Upton voted to not pass the Heroes act through the House, but the activists say they still hope he can use his voice in Washington to help it get passed in the Senate.
“What I’m wanting him to do is be supportive of the Heroes act and then also do everything in his power to help Michigan residents to receive assistance,” Banuelos said.
16 News Now reached out to the congressman for reaction to the activists.
He said,”...our office has been working 24/7 to try and help folks across southwest Michigan get their unemployment checks still held up in the state’s backlog.
It’s clear many are still struggling to make ends meet. Just today 1.4 million Americans filed for unemployment, and Michigan’s unemployment rate remains north of 14 percent.

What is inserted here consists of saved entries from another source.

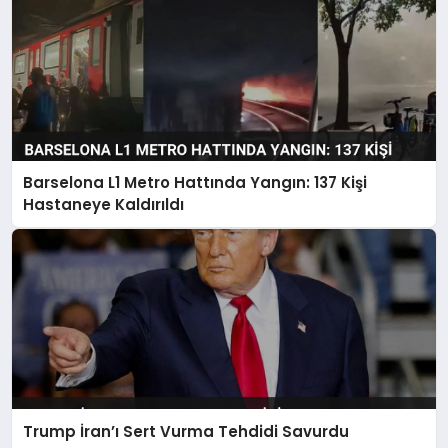
Barselona L1 Metro Hattında Yangın: 137 Kişi
Hastaneye Kaldırıldı
Trump İran’ı Sert Vurma Tehdidi Savurdu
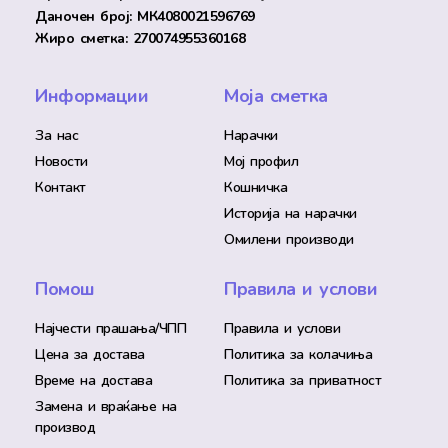
Даночен број: МК4080021596769
Жиро сметка: 270074955360168
Информации
Моја сметка
За нас
Нарачки
Новости
Мој профил
Контакт
Кошничка
Историја на нарачки
Омилени производи
Помош
Правила и услови
Најчести прашања/ЧПП
Правила и услови
Цена за достава
Политика за колачиња
Време на достава
Политика за приватност
Замена и враќање на
производ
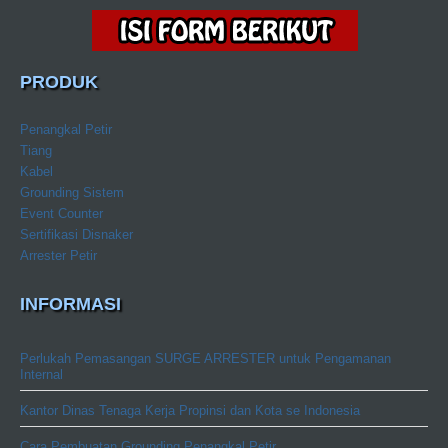
PRODUK
Penangkal Petir
Tiang
Kabel
Grounding Sistem
Event Counter
Sertifikasi Disnaker
Arrester Petir
INFORMASI
Perlukah Pemasangan SURGE ARRESTER untuk Pengamanan
Internal
Kantor Dinas Tenaga Kerja Propinsi dan Kota se Indonesia
Cara Pembuatan Grounding Penangkal Petir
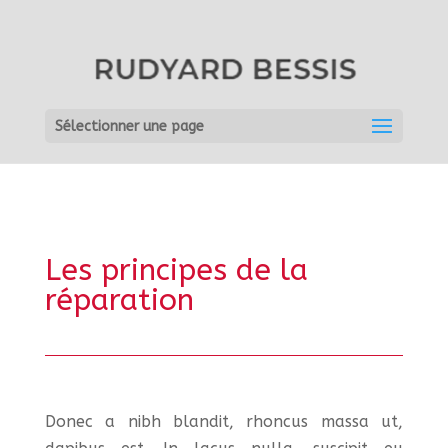
Sélectionner une page
Les principes de la
réparation
Donec a nibh blandit, rhoncus massa ut,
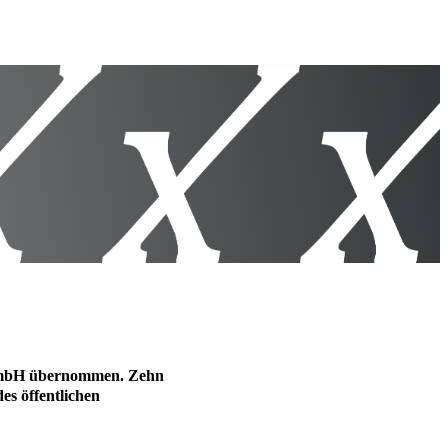
ge GmbH übernommen. Zehn
es öffentlichen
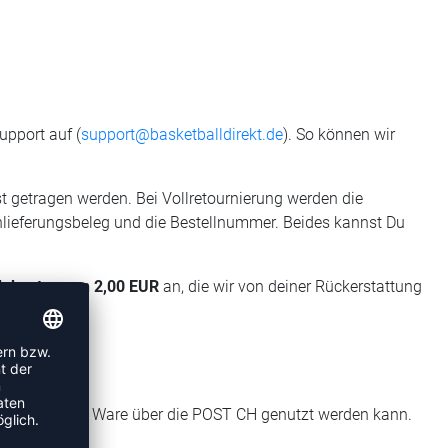
pport auf (
support@basketballdirekt.de
). So können wir
 getragen werden. Bei Vollretournierung werden die
Einlieferungsbeleg und die Bestellnummer. Beides kannst Du
dekosten von 2,00 EUR
an, die wir von deiner Rückerstattung
die Retoure der Ware über die POST CH genutzt werden kann.
etrag ab.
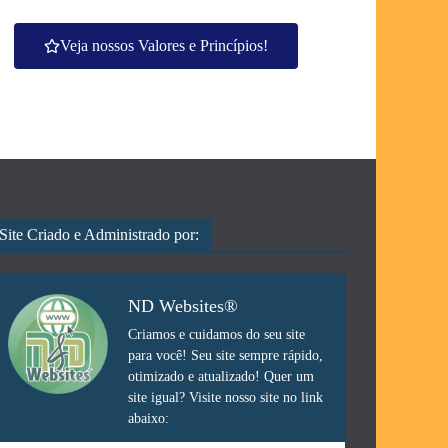
Veja nossos Valores e Princípios!
Site Criado e Administrado por:
ND Websites®
Criamos e cuidamos do seu site
para você! Seu site sempre rápido,
otimizado e atualizado! Quer um
site igual? Visite nosso site no link
abaixo:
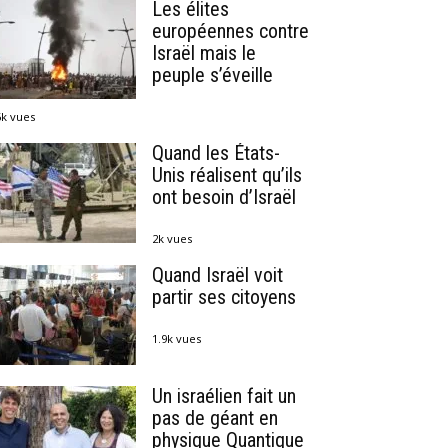
Les élites
européennes contre
Israël mais le
peuple s’éveille
6k vues
Quand les États-
Unis réalisent qu’ils
ont besoin d’Israël
2k vues
Quand Israël voit
partir ses citoyens
1.9k vues
Un israélien fait un
pas de géant en
physique Quantique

Congress now needs to reach bipartisan consensus again on further help for workers and their families.”
16 News Now also reached out to U.S Senator from Indiana Todd Young (R) on where he stands with continuing supplemental unemployment benefits through the Heroes act.
”I’ve been hearing from northern Indiana manufacturers in particular about how this is having adverse effects on their operations. We need to create a system in my view that allows those workers to bring a portion of that unemployment assistance back into the workplace and then over a period of time we’ll see a phase-down in that plus-up,” Young said.
The Heroes act rests in the fate of the Senate. Even if it’s passed there, it will require a signature from President Donald Trump to become law.